- EXERCISE: Retype, word for word, every line from the one holding "Recorded. Remaining looks: 6." through the one holding "Picture 4: the" in the entries below, both included, and only those lines.

- INPUT FOR THIS TASK:
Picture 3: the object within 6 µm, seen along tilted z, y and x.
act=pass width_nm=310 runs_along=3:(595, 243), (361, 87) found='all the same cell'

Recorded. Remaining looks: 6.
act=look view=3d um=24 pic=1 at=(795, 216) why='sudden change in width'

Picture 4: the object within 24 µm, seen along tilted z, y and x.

==

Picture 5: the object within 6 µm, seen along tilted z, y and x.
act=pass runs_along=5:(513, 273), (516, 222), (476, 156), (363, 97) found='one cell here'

- SOLUTION FOR THIS EXERCISE:
Recorded. Remaining looks: 6.
act=look view=3d um=24 pic=1 at=(795, 216) why='sudden change in width'

Picture 4: the object within 24 µm, seen along tilted z, y and x.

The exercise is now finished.